# Directive
Find every line in the records below that contains "center", and copy it.

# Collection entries
■ ■ ■
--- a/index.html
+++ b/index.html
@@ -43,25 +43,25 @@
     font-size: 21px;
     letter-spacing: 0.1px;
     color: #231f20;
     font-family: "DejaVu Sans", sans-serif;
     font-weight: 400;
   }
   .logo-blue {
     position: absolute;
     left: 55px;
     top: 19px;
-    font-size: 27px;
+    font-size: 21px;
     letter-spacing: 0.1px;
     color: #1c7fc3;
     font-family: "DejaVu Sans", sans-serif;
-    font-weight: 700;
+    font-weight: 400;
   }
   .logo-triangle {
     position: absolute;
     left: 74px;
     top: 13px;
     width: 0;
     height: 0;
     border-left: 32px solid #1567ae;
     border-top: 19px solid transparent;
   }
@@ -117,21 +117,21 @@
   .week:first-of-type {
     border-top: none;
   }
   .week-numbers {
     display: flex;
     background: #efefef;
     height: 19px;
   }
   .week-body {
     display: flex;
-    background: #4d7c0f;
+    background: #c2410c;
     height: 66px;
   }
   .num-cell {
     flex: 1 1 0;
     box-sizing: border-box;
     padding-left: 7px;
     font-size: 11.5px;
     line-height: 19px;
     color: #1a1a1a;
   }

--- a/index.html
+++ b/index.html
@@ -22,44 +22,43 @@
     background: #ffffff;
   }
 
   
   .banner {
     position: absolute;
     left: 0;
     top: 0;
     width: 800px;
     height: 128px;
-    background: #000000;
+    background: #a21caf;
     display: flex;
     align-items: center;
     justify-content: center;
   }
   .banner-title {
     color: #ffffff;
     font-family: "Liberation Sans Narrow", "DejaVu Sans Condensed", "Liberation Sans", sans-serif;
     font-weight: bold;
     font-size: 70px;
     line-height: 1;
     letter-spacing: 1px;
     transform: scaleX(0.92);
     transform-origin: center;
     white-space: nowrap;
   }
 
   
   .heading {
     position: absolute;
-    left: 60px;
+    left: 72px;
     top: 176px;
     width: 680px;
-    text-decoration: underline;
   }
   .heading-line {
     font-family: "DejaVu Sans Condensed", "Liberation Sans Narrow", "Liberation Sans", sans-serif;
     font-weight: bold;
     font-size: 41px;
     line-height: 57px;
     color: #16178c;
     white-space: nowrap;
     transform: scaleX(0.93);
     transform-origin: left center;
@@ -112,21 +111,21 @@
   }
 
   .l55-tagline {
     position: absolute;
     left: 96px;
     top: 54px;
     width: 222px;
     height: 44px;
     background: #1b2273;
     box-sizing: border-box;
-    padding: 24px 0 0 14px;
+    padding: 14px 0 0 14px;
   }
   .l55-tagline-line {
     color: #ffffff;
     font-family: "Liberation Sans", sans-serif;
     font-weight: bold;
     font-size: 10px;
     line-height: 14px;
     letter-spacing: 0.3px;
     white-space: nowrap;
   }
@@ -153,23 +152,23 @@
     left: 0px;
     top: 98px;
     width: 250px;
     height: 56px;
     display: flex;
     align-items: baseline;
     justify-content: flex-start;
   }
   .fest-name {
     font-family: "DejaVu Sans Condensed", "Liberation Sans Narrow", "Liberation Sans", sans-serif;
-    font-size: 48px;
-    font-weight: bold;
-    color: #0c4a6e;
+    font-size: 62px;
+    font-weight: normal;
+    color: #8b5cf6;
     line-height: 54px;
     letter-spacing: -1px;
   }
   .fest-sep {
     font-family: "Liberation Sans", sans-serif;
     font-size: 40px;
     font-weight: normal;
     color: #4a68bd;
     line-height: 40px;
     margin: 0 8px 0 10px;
■ ■ ■
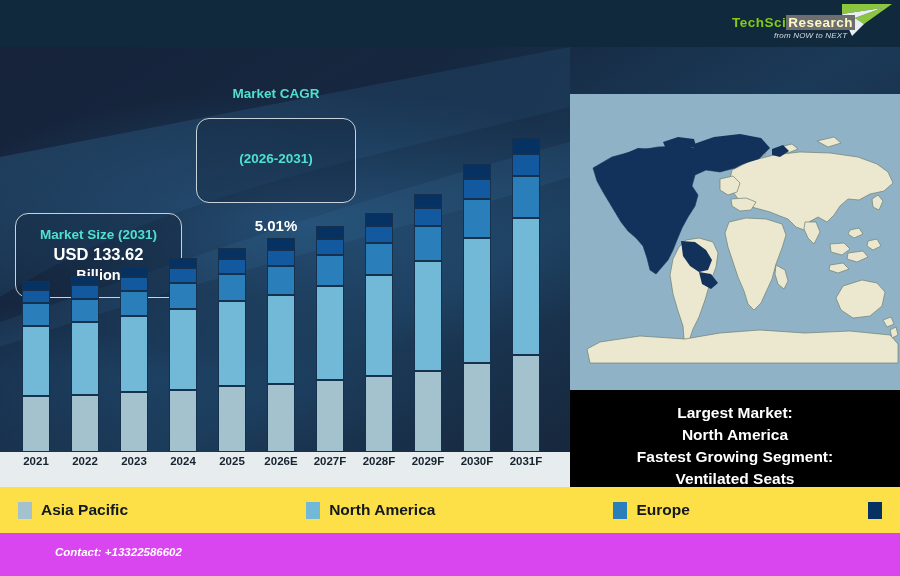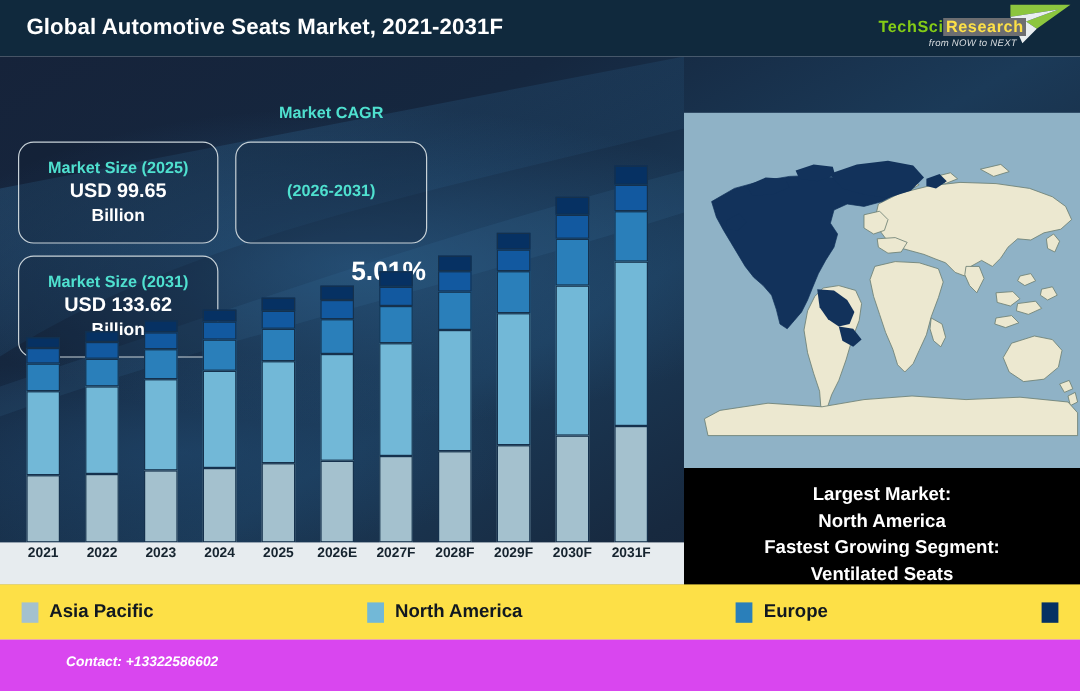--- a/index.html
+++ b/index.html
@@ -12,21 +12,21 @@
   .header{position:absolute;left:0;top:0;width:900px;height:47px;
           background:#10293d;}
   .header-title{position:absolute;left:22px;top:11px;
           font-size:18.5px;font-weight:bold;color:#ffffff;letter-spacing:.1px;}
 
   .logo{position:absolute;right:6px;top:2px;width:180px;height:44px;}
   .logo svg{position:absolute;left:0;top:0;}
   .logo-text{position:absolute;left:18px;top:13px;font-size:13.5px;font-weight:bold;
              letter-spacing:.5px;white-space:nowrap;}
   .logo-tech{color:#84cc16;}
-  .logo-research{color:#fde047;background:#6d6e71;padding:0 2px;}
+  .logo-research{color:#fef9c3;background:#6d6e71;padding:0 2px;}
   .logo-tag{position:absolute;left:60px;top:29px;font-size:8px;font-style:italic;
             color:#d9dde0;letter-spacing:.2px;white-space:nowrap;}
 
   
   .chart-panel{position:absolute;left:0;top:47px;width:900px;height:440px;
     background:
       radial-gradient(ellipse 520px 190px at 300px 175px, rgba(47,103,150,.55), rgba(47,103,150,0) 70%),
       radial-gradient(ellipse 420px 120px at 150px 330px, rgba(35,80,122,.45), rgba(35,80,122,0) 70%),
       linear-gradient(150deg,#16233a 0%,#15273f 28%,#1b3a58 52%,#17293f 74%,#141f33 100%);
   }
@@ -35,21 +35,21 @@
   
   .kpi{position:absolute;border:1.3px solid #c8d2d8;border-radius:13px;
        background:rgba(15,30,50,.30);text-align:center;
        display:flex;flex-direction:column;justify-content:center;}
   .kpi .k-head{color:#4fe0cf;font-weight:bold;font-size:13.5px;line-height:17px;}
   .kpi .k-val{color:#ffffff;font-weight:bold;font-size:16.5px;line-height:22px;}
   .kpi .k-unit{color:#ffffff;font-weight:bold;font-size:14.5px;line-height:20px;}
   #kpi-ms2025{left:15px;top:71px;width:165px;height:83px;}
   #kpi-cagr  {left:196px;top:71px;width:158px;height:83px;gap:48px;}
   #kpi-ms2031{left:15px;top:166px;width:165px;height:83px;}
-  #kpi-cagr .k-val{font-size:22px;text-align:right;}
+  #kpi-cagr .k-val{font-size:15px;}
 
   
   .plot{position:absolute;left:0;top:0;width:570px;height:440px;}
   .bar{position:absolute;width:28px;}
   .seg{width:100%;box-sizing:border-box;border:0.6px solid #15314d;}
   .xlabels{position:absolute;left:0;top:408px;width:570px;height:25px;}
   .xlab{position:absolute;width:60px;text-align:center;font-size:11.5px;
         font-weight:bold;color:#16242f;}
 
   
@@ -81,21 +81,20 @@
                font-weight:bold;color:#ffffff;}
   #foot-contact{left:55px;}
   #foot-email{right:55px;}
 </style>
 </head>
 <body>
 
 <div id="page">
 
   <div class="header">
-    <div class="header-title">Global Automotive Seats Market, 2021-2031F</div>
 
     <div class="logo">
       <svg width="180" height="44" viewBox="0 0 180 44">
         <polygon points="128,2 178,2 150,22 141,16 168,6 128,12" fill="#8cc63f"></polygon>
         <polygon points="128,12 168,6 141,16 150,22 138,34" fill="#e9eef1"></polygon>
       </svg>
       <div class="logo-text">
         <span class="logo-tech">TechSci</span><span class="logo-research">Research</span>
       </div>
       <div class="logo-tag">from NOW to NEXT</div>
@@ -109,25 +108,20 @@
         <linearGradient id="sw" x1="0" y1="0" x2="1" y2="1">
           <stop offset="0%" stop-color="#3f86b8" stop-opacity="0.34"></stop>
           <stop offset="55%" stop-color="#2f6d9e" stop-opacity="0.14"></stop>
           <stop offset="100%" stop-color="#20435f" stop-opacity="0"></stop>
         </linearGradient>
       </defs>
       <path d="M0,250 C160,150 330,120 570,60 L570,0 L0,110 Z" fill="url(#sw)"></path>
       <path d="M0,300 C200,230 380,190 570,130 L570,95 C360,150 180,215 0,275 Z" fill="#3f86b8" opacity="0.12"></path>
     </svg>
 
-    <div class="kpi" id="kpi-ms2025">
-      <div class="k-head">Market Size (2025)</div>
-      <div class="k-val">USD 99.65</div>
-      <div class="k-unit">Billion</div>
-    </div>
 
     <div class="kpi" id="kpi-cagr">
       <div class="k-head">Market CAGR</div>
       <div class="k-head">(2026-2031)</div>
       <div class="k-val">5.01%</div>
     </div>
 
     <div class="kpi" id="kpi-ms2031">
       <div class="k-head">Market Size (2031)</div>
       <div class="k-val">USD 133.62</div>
■ ■ ■
# Response box
     align-items: center;
     justify-content: center;
     transform-origin: center;
     transform-origin: left center;
        background:rgba(15,30,50,.30);text-align:center;
        display:flex;flex-direction:column;justify-content:center;}
   .xlab{position:absolute;width:60px;text-align:center;font-size:11.5px;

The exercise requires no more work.